### What you need to do
Copy every line of the listing below, replacing each "photograph" with "image" and changing nothing else. Leave the pictures out of your copy.

### Raw records
------------------------

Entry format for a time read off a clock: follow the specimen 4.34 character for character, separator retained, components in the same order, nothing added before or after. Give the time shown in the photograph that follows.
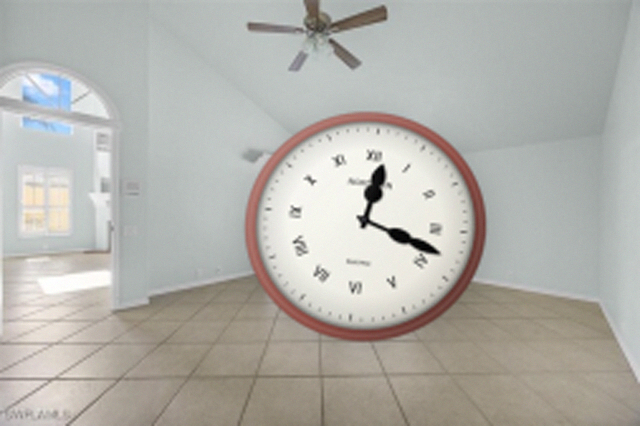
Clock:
12.18
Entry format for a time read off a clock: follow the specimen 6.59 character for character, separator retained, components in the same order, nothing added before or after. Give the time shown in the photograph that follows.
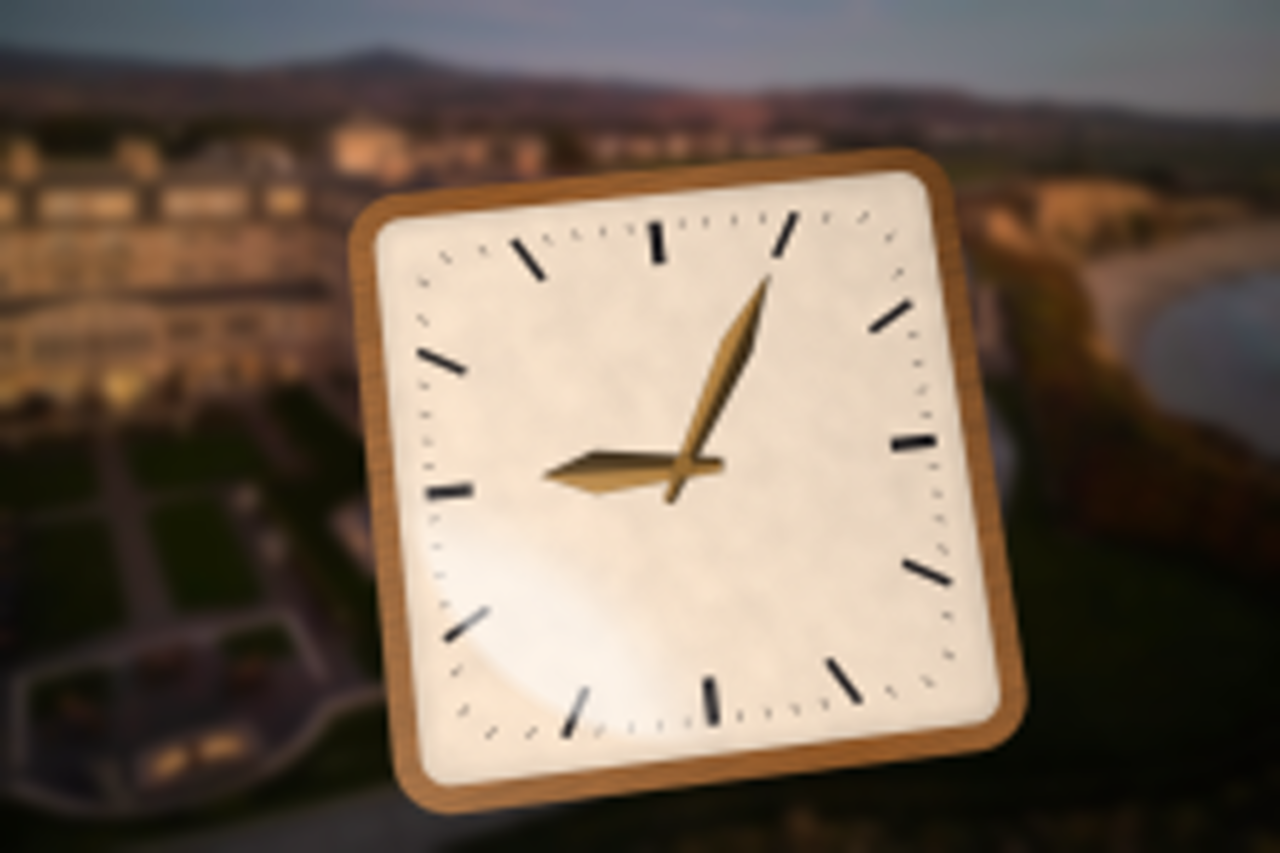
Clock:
9.05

------------------------

### Solved problem
Entry format for a time read off a clock: follow the specimen 4.34 character for character, separator retained, components in the same order, nothing added before or after. Give the time shown in the image that follows.
Clock:
12.18
Entry format for a time read off a clock: follow the specimen 6.59 character for character, separator retained, components in the same order, nothing added before or after. Give the time shown in the image that follows.
Clock:
9.05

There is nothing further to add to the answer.